Local 1001’s Galen Sjostrom, a transportation program specialist at the Minnesota Department of Transportation (MnDOT), is just one of the many Equity Justice Black Caucus (EJBC) Employee Resource Group (ERG) members who has been working with partners at multiple state agencies to organize and promote programs throughout Black History Month 2024. He said this year marked a deliberate pivot toward a more collaborative, community-driven approach by ERG members, which included partnering with other state ERGs as well as state Diversity, Equity and Inclusion offices.  

This year’s more collaborative approach to planning and promotion seems to have yielded results: several of the events attracted more than 300 attendees. Popular presentations so far have included Markus Flynn from Black Men Teach (hosted by the Department of Health), ReConnect Rondo executive director Keith Baker (hosted by MnDOT) and Rondo historian Marvin Anderson (hosted by the Department of Labor and Industry) and environmental justice expert Dr. Sam Leguizamon Grant (also hosted by MnDOT). 

Eighty percent of St. Paul’s African American community once lived in the bustling Rondo neighborhood until construction of Interstate 94 demolished the neighborhood in the 1950s and ‘60s. Although less well-known, a similar story played out in northern Minneapolis with the construction of I35W. 

Local 1002’s Moi Boudoir, co-chair of EJBC ERG and a Title 1 program specialist working with neglected, delinquent and at-risk children and youth, has also been organizing the Black History Month programs. He said he was especially impressed with the ReConnect Rondo program, “The program about Rondo was extremely enlightening, especially since I’m from Minneapolis, and learning about what happened to that community and why was very educational,” Boudoir said. 

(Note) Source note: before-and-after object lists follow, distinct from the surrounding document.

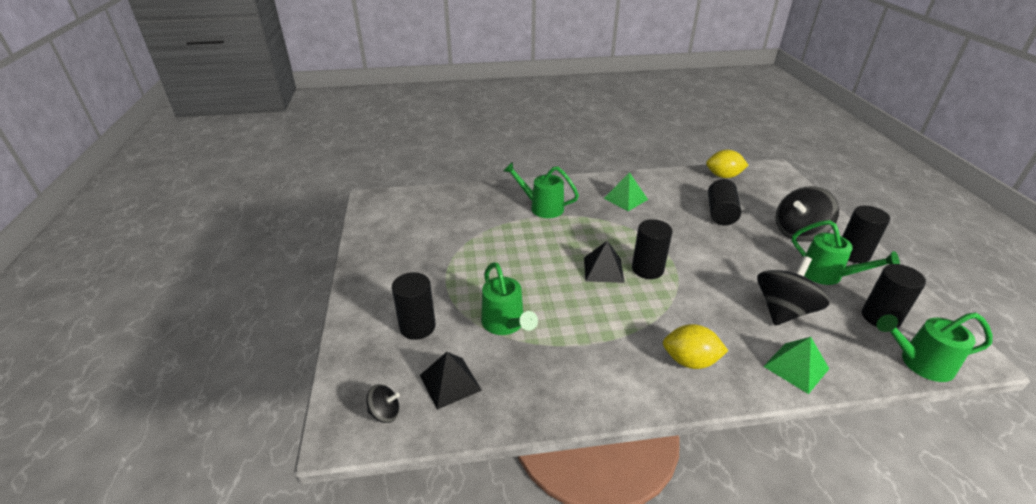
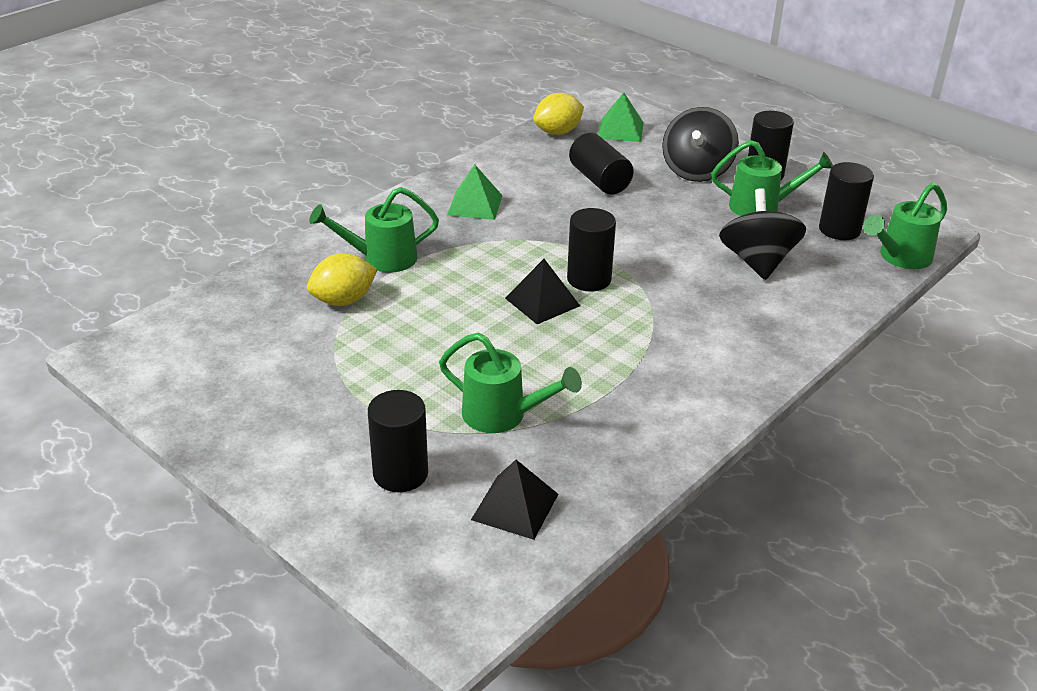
camera: 40 degrees left, 0 degrees up
(385, 413) = (481, 577): black spinning top -> none
(690, 361) = (725, 353): yellow lemon -> yellow lemon (343, 300)
(796, 367) = (815, 311): green pyramid -> green pyramid (620, 130)

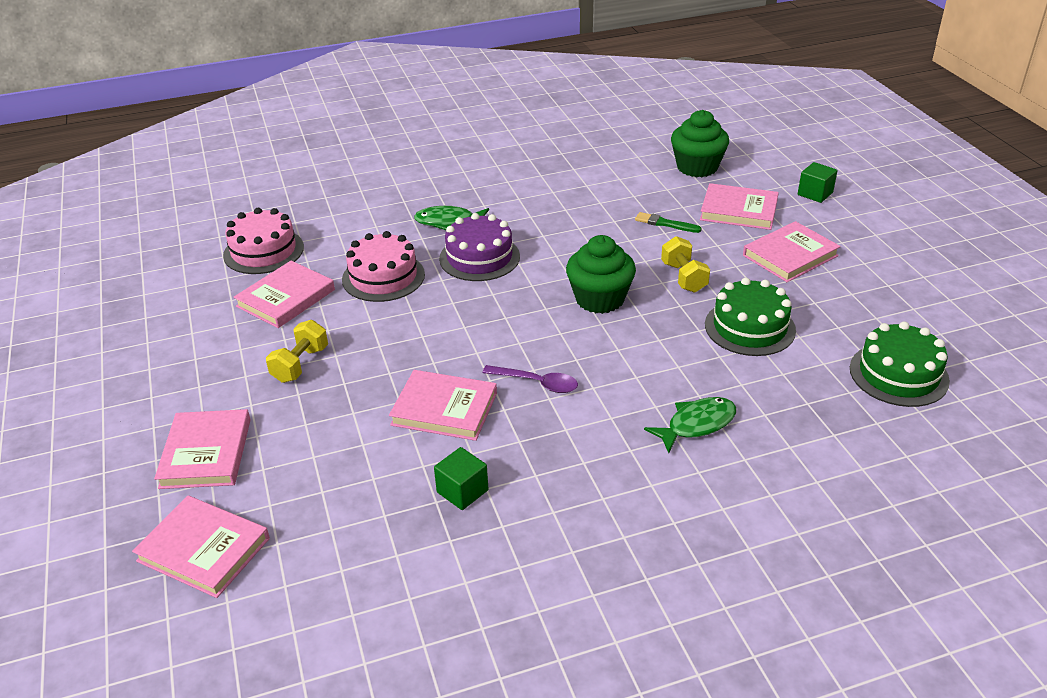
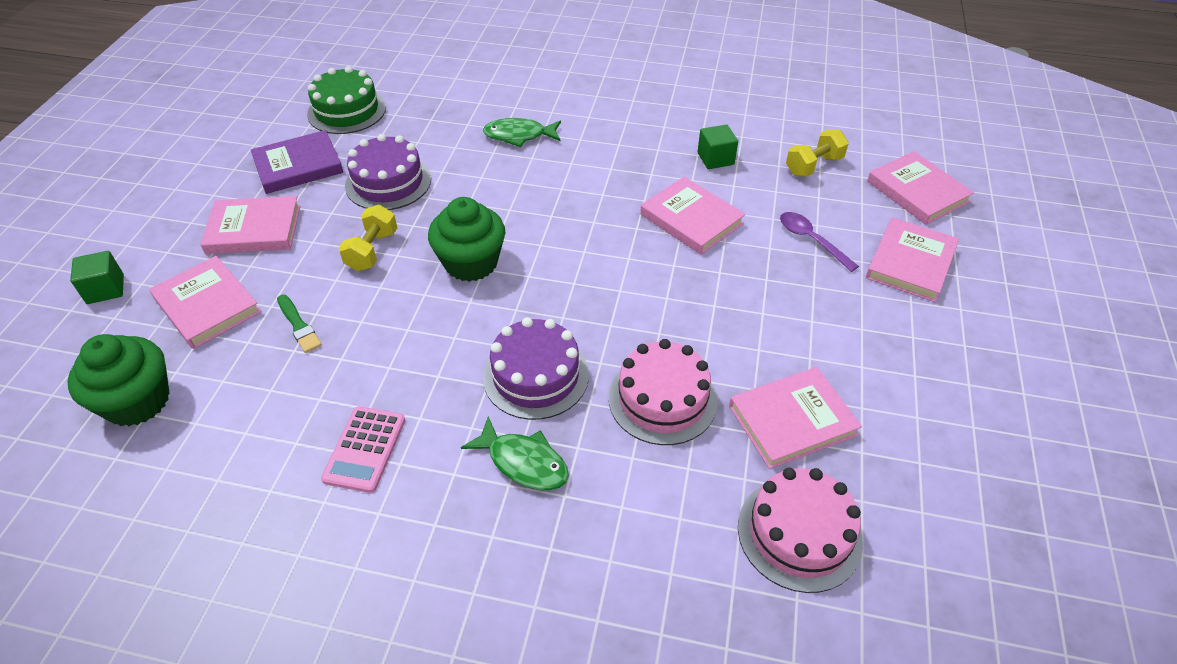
camera: 150 degrees left, 10 degrees up
(300, 364) = (802, 317): yellow dumbbell -> yellow dumbbell (813, 166)
(537, 383) = (601, 209): purple spoon -> purple spoon (811, 240)
(545, 196) = (365, 449): none -> pink calculator
(750, 327) = (388, 182): green cake -> purple cake
(844, 308) = (298, 166): none -> purple book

“The programs may be concentrated on Black history but we’re really talking about all of our history – we’re talking about the history of America. The more we learn about each other, the more we can understand each other,” he added.  

Sjostrom concluded: “I have seen so much evidence, year after year, of just how much of a sense of belonging my state colleagues and I feel when we engage with regular, community-focused, culturally-oriented events like these. I feel a greater sense of common cause with my colleagues than I have at any other point in my career, both within Minnesota state service and beyond.”